Exercise goal: Your output must consist solely of the lines from the one containing "El dominio absoluto del formato en video" through the end of the records, reproduced exactly.

Items from a data source:
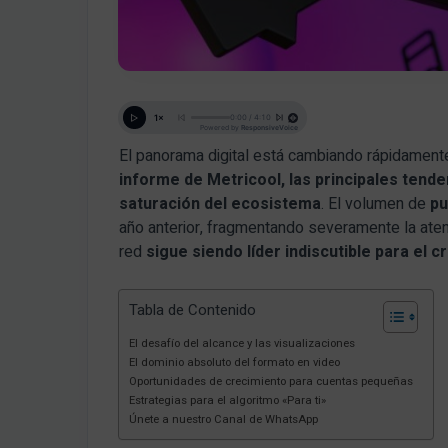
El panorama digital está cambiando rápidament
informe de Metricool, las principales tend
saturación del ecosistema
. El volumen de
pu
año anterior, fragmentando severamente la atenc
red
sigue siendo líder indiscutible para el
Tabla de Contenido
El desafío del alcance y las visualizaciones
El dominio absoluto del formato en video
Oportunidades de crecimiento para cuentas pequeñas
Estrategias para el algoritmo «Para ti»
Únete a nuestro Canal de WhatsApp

Exercise output:
El dominio absoluto del formato en video
Oportunidades de crecimiento para cuentas pequeñas
Estrategias para el algoritmo «Para ti»
Únete a nuestro Canal de WhatsApp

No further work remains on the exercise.